**What the task requires:**
Tally the lines in the rows below that contain the string "series" and reply with only that number.

**Dataset extract:**
/---

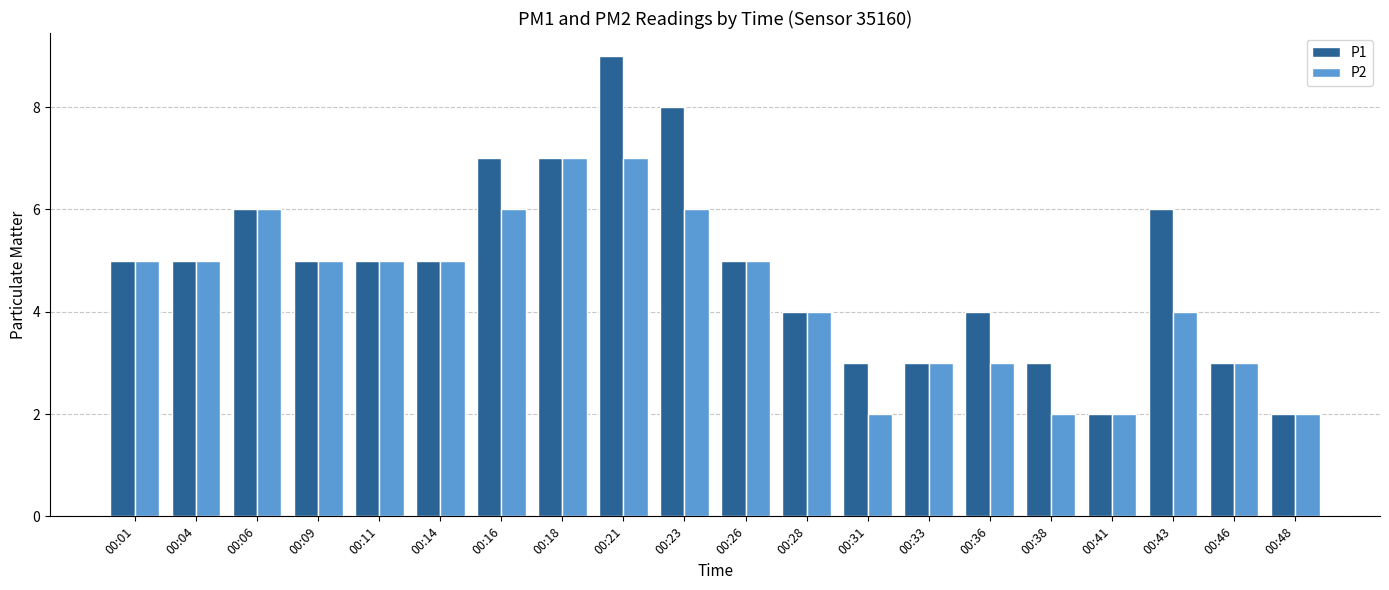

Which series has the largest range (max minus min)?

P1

\---
/---

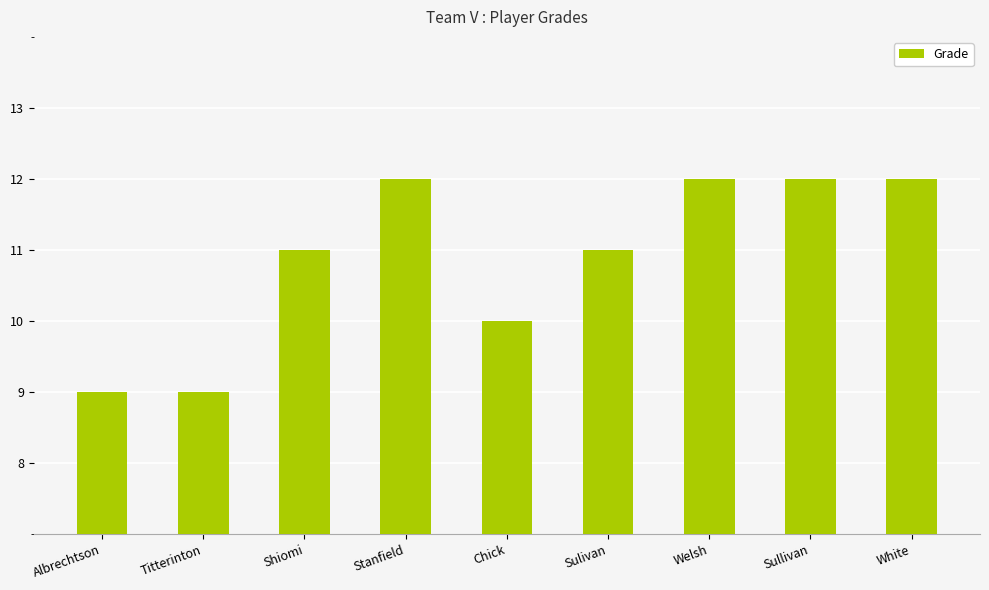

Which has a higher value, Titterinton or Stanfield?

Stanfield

\---
/---

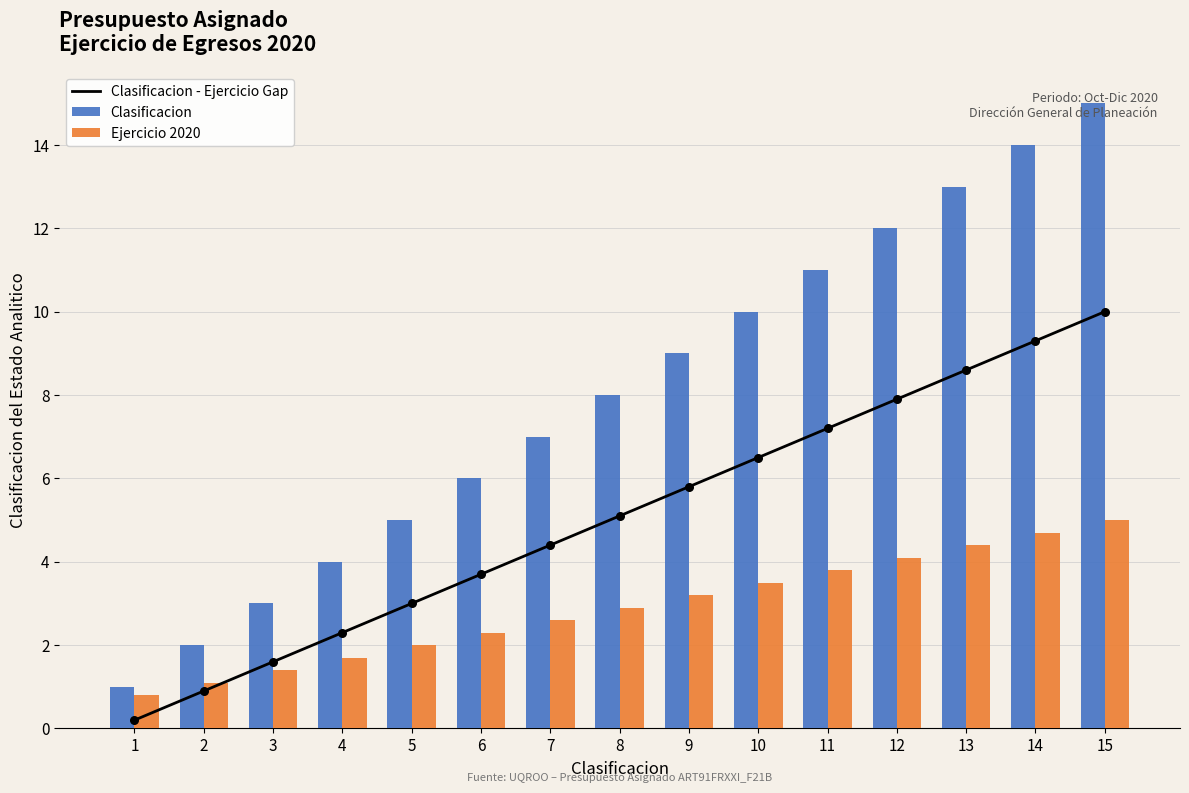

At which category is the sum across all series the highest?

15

\---

**Exercise solution:**
2